◆ **A tarefa**
Dê continuidade ao texto sobre a engenharia e a renovação nacional, começando logo depois da última frase.

◆ **Texto para ler**
O evento na íntegra aqui:
Engenharia para a renovação nacional
Um dos idealizadores do movimento, o Engenheiro Allen Habert, ex-presidente do Sindicato dos Engenheiros no Estado de São Paulo, membro do Conselho Universitário da Unicamp e coordenador do projeto Brasil 2022 publicou coluna no Jornal Estado de S. Paulo sobre a importância da criação do movimento e de se fomentar a engenharia no país, de forma a utilizá-la para a defesa da democracia. “A renovação é necessária para obtermos um país mais democrático, mais justo e crucial na vida de milhares de pessoas”.
A importância da engenharia para a renovação nacional
O País caminha para uma mudança de pele. As instituições, entidades e movimentos sociais que representam interesses legítimos de setores da sociedade precisam acompanhar, renovar-se e impulsionar as mudanças.
A democracia representativa e participativa que emergiu dos ventos e sonhos do processo democrático e constituinte da década de 80 atravessou aos trancos e barrancos 40 anos de caminhada.
Somos herdeiros do legado do pensamento que construiu esta Nação nos últimos 200 anos de independência inacabada do Brasil. A engenharia é uma parte exponencial e sofisticada do nosso enorme capital cultural. Para construir uma plena democracia descobriu-se tardiamente que é necessário ter muita engenharia engarrafada em seu seio. Ou seja, mais democracia é mais engenharia. Distribuir os benefícios advindos da revolução tecnológica à toda a população em termos de moradia, segurança alimentar, saneamento ambiental, energia, banda larga, transportes e mobilidade dependem de uma democracia poderosa e uma engenharia com um laço social voltada a resolver problemas aparentemente sem soluções de forma criativa. Por onde se passa tem trabalho da engenharia. Do porto ao aeroporto. Do grão ao avião. Em todas as cadeias produtivas. Isto são inteligências coletivas lincadas e articuladas.

(Dados de origem)
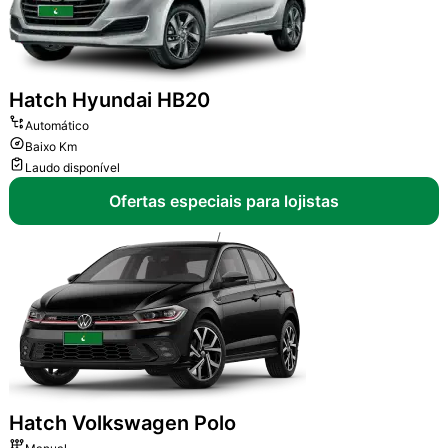
Hatch
Hyundai HB20
Automático
Baixo Km
Laudo disponível
Ofertas especiais para lojistas
Hatch
Volkswagen Polo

◆ **Resposta do exercício**
A força e o poder dos países medem-se pela capacidade da sua engenharia do projetamento da capacidade de formarem profissionais da área tecnológica, requalificados permanentemente, voltados a fazerem bons diagnósticos, resolverem problemas e planejarem o desenvolvimento sustentável. Sob uma biosfera de uma coordenação ética da sociedade voltada a combater as desigualdades, promover a vida e o bem viver. Esta é a senha para o século 21 ultrapassar o século 20 e salvar a humanidade da sua inviabilidade.
Reinventar o Brasil é um desafio de nossa geração. Construir uma nova civilização sob os trópicos, como vaticinava Darcy Ribeiro, dependerá de atravessar-se este nosso deserto atual. Potencializar o que se faz bem e reconstruir o que foi desmontado é uma receita já testada no pós-guerra em todas as épocas.
O movimento Engenharia pela Democracia criado recentemente propõe-se a constituir estes ventos na caravela da esperança. Unir todas as pontas constitutivas da engenharia, repensar criticamente o passado e reprojetar o futuro. Apostar na ideia de que nos 200 anos da nação brasileira e no centenário da Semana de Arte Moderna os construtores do século 21 entreguem este continente Brasil melhor do que o receberam.